L'époque de ce passage est indécise, car la glace peut rester inaltérée pendant de longues années, comme aussi subir des modifications résultant d'écrasements ou de pressions qui la déforment instantanément.
C'est miracle, vraiment, que les hommes n'aient point aperçu jusqu'alors ces vestiges qui, comme on dit vulgairement, crèvent les yeux, tant ils portent l'empreinte non seulement du passage brutal, mais encore et surtout de l'industrie humaine.
Une pente abrupte se présente tout à coup en face de la petite troupe éreintée.
--Va rien falloir turbiner! dit de sa voix railleuse le Parisien.
--Pécaïré! encore tailler là dedans «une» escalier...
--Y s'passera quéques heures avant de pouvoir chanter:
«Madame à sa tour monte...
«Cré pétard?
--Quésaco?...
--Mais, y en a «une» d'escalier... proprement ficelée, encore, et par des lascars qui n'avaient pas les mains en beurre...
Le traîneau s'arrête et le capitaine plus préoccupé que jamais examine un escalier à larges marches, taillées hardiment, de faible hauteur, en plan très incliné, sur lequel il n'est pas trop difficile de haler un traîneau.
--Vivadioux! s'écrie Michel Elimberri, c'est à croire qu'on rêve.
--Ou que de bonnes fées sont venues travailler pour nous, dit le Parisien avec sa naïveté goguenarde qui ne demande pas mieux que de croire au surnaturel.
--A moins que y en ait parmi nous de somnambules, dit à son tour Dumas...
«J'ai connu sur le _Colbert_ un cuisinier qui se relevait la nuit pour mettre cuire des fayots au lard, et se fiçait dans une colère bleue quand il trouvait, au branle-bas, sa cuisine parée, avec sa camelote en train de mizôter!...
Jean Itourria émet à son tour une opinion qui amène sur le visage du capitaine une brusque et passagère contraction.
--Eh!... Caramba... si cet Allemand de malheur était venu dans ces parages...
«Si c'était lui qui a taillé cette montagne de glace...
«Demande pardon, excuse, capitaine, de supposer que ce monsieur Pregel ait pu arriver jusqu'ici, par la raison qu'il n'est pas de la flotte...
--Tout est possible! interrompt brusquement le capitaine en passant la bricole du traîneau sur son épaule.
«En avant! mes enfants... qui vivra verra!»
Grâce à ce plan incliné supérieurement coupé de marches régulières, dont l'arête se trouve à peine érodée, le passage du monticule s'opère en un quart d'heure, alors qu'il eût exigé au moins deux heures d'efforts et de travail.
Les dernières paroles du charpentier ont fait froncer le sourcil au capitaine, tant elles répondent bien à l'idée secrète et tenace qui obsède sa pensée, depuis l'apparition des premiers vestiges.
Contre toute possibilité, contre toute vraisemblance, Pregel aurait-il réussi à pousser jusque-là!
Et qui sait, plus loin encore peut-être, puisque les traces, au lieu de disparaître et de s'atténuer, augmentent encore, à mesure que s'accroissent les difficultés!
La voie suivie devient de plus en plus affreuse.

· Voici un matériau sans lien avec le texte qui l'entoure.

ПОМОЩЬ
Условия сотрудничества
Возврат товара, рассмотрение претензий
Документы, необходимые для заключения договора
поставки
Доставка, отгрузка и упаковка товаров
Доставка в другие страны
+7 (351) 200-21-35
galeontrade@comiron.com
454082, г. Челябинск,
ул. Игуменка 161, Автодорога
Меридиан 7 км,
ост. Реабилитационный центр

Elle serait franchement impraticable, sans la présence de ces étranges travaux d'accès qui en facilitent singulièrement le parcours.
Enfin, chose plus extraordinaire encore, le chemin ainsi préparé se dirige imperturbablement vers le Nord, dont le pôle se rapproche de plus en plus.

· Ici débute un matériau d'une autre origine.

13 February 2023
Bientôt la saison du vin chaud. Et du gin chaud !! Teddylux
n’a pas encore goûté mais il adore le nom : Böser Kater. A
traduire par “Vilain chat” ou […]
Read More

La journée du 29 accuse ainsi une distance parcourue de vingt-six kilomètres, en dépit d'obstacles effrayants.
Le 30 avril, à 9 heures, par un froid toujours très vif, le capitaine constate que, après les circonvolutions opérées à la recherche de la ligne droite, cette ligne droite prolongée depuis le campement, atteint cent onze kilomètres, soit un degré.
L'expédition française est par 89° de latitude Nord, c'est-à-dire à vingt-cinq lieues terrestres seulement du Pôle!
Cette bonne nouvelle redonne du nerf à chacun et l'étape, après une nuit glaciale, est commencée avec un entrain superbe.